DOCUMENT:
------------------------------------------------
Port Kembla's industrial precinct added another layer. As BlueScope and its contractors began producing documentary photography of the green steel trials — recording hydrogen-related infrastructure milestones for investor briefings and government grant acquittals under programs including the NSW Net Zero Industry and Innovation Program — the volume of project photography generated in a twelve-month period outpaced any existing filing system. Multiple contractors submitting deliverables meant the same site photograph could arrive in a client's inbox four or five times, under different file names, with inconsistent metadata.
What a Duplicate Actually Costs
The financial case for fixing this is straightforward. Industry benchmarks from digital asset management consultants suggest that knowledge workers spend an average of 1.8 hours per week searching for files they cannot locate — including images they know exist but cannot find in a cluttered system. For an organisation with 200 communications and administrative staff, that translates to roughly 18,700 hours lost annually. At Wollongong public sector wage rates, the cost is material.
Licensing risk is the sharper concern for legal teams. An image purchased under a single-use editorial licence in 2018 for a council newsletter can end up republished on a tourism website, embedded in a grant application to Infrastructure NSW, and used in a printed banner at the Wollongong Botanic Garden — each use technically a separate licence breach. Duplicate files make it nearly impossible to track where an original licensed asset has migrated across an organisation.
------------------------------------------------
DATA EXTRACT:

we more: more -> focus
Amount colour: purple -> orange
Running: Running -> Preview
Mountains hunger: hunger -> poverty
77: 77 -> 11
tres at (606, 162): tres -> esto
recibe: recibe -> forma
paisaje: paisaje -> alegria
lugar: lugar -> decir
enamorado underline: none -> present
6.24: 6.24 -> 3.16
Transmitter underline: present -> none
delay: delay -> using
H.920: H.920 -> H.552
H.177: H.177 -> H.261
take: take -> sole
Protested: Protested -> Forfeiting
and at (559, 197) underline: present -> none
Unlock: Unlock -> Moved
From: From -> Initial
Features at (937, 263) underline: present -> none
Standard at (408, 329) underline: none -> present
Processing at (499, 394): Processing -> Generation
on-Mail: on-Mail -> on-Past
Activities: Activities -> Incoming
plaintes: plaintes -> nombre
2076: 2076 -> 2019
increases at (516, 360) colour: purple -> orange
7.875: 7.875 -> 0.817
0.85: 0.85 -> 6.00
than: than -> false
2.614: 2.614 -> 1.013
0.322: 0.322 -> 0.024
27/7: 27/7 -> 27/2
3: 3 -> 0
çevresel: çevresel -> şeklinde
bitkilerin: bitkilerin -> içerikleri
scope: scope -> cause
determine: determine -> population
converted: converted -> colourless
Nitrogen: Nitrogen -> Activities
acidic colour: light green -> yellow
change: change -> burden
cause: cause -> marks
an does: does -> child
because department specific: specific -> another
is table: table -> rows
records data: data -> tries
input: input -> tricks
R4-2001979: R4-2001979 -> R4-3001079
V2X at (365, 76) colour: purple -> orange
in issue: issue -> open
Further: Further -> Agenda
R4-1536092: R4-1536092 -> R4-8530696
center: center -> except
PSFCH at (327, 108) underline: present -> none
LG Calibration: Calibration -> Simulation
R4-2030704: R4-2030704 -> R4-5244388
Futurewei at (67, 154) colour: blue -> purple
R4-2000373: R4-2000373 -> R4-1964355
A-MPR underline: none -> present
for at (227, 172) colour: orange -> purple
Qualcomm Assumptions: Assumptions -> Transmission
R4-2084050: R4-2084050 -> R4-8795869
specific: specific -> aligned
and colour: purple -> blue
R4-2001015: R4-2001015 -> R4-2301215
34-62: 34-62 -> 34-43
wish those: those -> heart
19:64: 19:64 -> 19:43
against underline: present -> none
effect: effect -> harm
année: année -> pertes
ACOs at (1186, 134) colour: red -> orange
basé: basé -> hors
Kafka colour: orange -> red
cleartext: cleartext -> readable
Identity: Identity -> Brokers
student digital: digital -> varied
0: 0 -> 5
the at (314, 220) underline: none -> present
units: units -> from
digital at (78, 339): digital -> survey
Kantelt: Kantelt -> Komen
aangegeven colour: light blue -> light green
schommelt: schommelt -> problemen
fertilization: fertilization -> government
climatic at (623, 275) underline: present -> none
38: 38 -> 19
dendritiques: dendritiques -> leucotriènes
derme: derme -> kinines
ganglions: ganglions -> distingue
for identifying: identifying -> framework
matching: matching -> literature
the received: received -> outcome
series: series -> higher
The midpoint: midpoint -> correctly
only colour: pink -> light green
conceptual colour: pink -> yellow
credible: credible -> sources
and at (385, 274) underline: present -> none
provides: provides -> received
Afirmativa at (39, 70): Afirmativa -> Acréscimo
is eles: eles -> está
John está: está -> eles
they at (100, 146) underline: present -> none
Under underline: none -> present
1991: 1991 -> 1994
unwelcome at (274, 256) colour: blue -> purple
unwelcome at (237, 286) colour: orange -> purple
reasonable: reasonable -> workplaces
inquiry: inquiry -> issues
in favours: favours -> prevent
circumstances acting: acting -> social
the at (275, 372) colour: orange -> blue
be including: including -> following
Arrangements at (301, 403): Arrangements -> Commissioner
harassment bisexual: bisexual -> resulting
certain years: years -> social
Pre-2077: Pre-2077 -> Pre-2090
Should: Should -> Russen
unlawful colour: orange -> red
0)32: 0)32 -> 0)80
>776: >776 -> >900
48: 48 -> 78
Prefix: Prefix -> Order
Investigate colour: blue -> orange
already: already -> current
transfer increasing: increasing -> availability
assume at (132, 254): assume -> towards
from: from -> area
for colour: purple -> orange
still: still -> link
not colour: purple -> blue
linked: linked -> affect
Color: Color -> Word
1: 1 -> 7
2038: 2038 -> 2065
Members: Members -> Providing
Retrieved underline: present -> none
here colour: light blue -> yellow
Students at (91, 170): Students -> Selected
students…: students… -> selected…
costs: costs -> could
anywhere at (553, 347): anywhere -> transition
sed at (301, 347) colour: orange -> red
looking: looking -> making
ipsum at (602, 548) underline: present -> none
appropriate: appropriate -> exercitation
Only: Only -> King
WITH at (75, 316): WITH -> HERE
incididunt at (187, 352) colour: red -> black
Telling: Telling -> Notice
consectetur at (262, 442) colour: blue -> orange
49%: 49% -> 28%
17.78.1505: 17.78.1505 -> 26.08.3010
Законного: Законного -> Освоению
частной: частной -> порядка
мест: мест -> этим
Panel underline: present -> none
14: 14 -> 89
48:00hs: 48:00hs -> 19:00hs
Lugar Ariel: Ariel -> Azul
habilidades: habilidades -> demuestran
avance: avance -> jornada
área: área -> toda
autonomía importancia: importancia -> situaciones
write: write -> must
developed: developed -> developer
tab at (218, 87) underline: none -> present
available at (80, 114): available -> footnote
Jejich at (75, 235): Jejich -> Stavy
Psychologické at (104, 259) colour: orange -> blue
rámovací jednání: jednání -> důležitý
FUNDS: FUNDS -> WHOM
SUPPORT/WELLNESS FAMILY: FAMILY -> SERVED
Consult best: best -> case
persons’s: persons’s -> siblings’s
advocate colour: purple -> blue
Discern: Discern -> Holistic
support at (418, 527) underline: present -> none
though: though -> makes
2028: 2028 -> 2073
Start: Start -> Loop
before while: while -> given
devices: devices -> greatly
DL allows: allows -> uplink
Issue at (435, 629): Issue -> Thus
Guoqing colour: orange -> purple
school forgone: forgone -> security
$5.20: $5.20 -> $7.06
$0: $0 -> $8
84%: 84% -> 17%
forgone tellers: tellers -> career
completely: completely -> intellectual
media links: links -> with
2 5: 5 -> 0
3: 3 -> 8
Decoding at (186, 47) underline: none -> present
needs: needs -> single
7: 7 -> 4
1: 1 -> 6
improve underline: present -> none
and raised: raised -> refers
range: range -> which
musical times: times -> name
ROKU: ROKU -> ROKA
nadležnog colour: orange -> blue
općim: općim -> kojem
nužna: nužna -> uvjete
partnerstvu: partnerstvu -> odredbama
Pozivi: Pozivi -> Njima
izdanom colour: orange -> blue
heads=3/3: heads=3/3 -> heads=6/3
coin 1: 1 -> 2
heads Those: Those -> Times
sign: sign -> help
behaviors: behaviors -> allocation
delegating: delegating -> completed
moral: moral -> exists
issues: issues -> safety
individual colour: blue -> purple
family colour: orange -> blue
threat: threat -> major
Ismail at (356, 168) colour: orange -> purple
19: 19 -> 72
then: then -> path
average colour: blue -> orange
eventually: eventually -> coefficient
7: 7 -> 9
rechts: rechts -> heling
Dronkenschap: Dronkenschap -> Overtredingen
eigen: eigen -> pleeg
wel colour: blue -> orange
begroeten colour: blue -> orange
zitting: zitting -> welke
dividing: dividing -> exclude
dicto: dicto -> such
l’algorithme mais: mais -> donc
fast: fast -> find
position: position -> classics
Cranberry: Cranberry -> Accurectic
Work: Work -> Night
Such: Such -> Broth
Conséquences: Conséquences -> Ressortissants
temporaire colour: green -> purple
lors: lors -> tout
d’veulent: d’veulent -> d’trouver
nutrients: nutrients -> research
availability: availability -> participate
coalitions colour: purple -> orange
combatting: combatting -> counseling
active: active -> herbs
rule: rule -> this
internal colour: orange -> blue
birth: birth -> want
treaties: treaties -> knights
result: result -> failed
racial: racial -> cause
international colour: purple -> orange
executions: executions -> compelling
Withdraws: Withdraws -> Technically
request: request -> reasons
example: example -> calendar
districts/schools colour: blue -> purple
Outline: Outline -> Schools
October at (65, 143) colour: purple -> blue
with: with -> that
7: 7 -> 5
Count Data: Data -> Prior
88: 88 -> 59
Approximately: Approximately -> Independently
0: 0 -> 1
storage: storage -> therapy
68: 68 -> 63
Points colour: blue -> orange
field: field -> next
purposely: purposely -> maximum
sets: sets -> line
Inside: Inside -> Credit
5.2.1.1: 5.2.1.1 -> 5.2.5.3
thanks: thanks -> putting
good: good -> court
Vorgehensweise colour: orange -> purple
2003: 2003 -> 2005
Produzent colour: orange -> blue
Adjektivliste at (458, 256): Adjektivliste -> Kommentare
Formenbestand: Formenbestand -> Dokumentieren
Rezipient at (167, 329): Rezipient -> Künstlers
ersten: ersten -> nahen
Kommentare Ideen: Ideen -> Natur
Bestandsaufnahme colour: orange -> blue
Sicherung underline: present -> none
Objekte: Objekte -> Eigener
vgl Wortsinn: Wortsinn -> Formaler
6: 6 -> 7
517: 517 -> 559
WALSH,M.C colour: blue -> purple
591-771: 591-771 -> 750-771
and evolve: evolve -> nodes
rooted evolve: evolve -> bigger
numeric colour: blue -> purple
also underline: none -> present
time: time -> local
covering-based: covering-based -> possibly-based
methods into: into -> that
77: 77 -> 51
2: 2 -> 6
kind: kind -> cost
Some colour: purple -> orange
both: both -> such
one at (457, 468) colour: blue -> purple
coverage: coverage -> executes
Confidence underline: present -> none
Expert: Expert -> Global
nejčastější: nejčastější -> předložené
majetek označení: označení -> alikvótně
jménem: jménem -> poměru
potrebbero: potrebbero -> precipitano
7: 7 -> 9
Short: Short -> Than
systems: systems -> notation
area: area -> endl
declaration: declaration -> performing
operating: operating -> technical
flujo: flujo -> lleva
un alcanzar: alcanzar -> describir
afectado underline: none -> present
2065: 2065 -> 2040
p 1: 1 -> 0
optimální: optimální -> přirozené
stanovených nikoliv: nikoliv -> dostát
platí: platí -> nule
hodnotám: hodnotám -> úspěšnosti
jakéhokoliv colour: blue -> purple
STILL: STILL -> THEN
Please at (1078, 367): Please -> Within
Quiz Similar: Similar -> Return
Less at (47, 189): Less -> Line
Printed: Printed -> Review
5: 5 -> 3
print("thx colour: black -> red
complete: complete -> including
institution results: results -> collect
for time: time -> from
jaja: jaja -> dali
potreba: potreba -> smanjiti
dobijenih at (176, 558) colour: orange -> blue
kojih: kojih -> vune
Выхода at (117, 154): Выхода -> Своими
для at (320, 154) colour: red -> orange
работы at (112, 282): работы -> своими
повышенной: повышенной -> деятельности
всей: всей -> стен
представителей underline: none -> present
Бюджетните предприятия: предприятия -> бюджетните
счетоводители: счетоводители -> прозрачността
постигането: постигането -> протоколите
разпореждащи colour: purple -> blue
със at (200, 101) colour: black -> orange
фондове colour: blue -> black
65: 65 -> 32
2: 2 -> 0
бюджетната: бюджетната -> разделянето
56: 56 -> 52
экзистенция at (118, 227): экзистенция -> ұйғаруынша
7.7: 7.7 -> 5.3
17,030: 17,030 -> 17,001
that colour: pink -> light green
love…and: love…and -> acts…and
------------------------------------------------
REQUIRED TASKS:
A – Please print the part of the passage on duplicate files starting at "Port Kembla's industrial" and ending at "with inconsistent metadata.".
B – Translate this sentence from the passage on duplicate files into Spanish: "Licensing risk is the sharper concern for legal teams."
The items stand apart from the passage on duplicate files and are separate material.

FULL SOLUTIONS:
A –
Port Kembla's industrial precinct added another layer. As BlueScope and its contractors began producing documentary photography of the green steel trials — recording hydrogen-related infrastructure milestones for investor briefings and government grant acquittals under programs including the NSW Net Zero Industry and Innovation Program — the volume of project photography generated in a twelve-month period outpaced any existing filing system. Multiple contractors submitting deliverables meant the same site photograph could arrive in a client's inbox four or five times, under different file names, with inconsistent metadata.

B – El riesgo relacionado con las licencias es la preocupación más apremiante para los equipos jurídicos.